#### Page excerpt
*** Block opens ***
Clint Eastwood casts real-life American heroes in film about thwarted terror attack in Paris

Legendary actor, director, and producer Clint Eastwood is turning heads with his latest decision to cast the three American heroes who thwarted a 2015 terrorist attack on a Paris-bound train as themselves in a movie about the harrowing event.

Eastwood, in what Variety described as an “unconventional move,” has hired real-life heroes civilian Anthony Sadler, Oregon National Guardsman Alek Skarlatos, and Airman 1st Class Spencer Stone for the film, “The 15:17 to Paris,” which chronicles the true story of the three men who successfully stopped an Islamic terrorist from attacking a train traveling from Amsterdam to Paris on Aug. 21, 2015.

After Eastwood and the movie studio conducted a lengthy search for actors, the well-known producer decided at the last minute to hire the Skarlatos, Sadler, and Stone to play themselves in the forthcoming movie.

The casting decision is similar to Eastwood’s 2008 blockbuster “Gran Torino,” which featured an almost entirely unknown cast aside from Eastwood himself, who played a leading role in the movie.
*** Block closes ***
#### Required action 1
Reproduce the rows verbatim, beginning at the first one and continuing through the line with "[56, 82, 103, 125]".

#### Dataset content
*** Block opens ***
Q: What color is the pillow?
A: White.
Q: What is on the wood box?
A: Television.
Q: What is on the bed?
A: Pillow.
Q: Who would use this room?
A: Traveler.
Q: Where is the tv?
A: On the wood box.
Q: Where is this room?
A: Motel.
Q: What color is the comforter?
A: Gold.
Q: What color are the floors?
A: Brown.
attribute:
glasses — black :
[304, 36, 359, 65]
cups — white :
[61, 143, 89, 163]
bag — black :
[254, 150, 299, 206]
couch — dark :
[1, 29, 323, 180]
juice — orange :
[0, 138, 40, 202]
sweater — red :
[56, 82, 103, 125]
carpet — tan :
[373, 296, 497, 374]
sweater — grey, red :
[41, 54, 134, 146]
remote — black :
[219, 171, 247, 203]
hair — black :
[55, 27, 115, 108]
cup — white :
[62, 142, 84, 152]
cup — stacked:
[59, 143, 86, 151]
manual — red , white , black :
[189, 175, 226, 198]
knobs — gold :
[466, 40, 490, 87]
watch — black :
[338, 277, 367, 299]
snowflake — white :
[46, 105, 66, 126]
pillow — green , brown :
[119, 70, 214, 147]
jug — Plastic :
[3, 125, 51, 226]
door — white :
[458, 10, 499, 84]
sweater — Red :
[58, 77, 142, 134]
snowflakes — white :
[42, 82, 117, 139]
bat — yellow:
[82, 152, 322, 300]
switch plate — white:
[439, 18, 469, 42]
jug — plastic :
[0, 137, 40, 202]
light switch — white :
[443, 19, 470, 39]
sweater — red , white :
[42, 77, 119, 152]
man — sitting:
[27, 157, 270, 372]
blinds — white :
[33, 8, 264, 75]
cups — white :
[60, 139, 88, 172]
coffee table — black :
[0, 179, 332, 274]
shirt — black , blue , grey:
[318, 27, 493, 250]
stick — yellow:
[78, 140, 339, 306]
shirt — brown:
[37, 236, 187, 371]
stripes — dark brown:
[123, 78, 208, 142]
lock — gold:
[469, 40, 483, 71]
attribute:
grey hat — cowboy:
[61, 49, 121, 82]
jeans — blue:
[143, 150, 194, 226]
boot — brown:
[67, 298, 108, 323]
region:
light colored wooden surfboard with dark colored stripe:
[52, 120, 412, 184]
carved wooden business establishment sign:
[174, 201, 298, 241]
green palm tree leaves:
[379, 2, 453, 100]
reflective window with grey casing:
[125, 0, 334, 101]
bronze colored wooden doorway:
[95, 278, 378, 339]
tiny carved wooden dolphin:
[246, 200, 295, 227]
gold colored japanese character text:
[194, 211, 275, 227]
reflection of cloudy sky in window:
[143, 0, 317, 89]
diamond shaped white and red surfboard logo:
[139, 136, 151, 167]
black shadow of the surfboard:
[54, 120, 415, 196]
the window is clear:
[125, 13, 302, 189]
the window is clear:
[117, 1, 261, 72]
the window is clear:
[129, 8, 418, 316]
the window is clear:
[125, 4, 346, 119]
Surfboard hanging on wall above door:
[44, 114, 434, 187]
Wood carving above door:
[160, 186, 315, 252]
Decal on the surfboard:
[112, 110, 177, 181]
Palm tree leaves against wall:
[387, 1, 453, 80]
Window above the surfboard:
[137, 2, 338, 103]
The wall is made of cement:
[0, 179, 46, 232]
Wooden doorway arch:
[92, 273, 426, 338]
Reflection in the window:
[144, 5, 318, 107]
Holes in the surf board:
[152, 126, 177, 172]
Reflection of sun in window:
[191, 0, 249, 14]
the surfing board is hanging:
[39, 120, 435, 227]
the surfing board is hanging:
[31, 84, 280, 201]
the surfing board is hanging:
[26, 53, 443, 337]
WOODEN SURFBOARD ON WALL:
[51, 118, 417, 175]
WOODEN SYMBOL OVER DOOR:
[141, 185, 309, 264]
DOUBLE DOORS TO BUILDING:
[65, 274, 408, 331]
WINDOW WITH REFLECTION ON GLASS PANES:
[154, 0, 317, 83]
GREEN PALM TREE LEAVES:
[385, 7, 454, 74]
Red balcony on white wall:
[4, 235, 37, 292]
*** Block closes ***
#### Required action 2
According to the article about Eastwood's casting, on what date did the three men stop the attack on the train?

#### Your solution 1
Q: What color is the pillow?
A: White.
Q: What is on the wood box?
A: Television.
Q: What is on the bed?
A: Pillow.
Q: Who would use this room?
A: Traveler.
Q: Where is the tv?
A: On the wood box.
Q: Where is this room?
A: Motel.
Q: What color is the comforter?
A: Gold.
Q: What color are the floors?
A: Brown.
attribute:
glasses — black :
[304, 36, 359, 65]
cups — white :
[61, 143, 89, 163]
bag — black :
[254, 150, 299, 206]
couch — dark :
[1, 29, 323, 180]
juice — orange :
[0, 138, 40, 202]
sweater — red :
[56, 82, 103, 125]

#### Your solution 2
Aug. 21, 2015.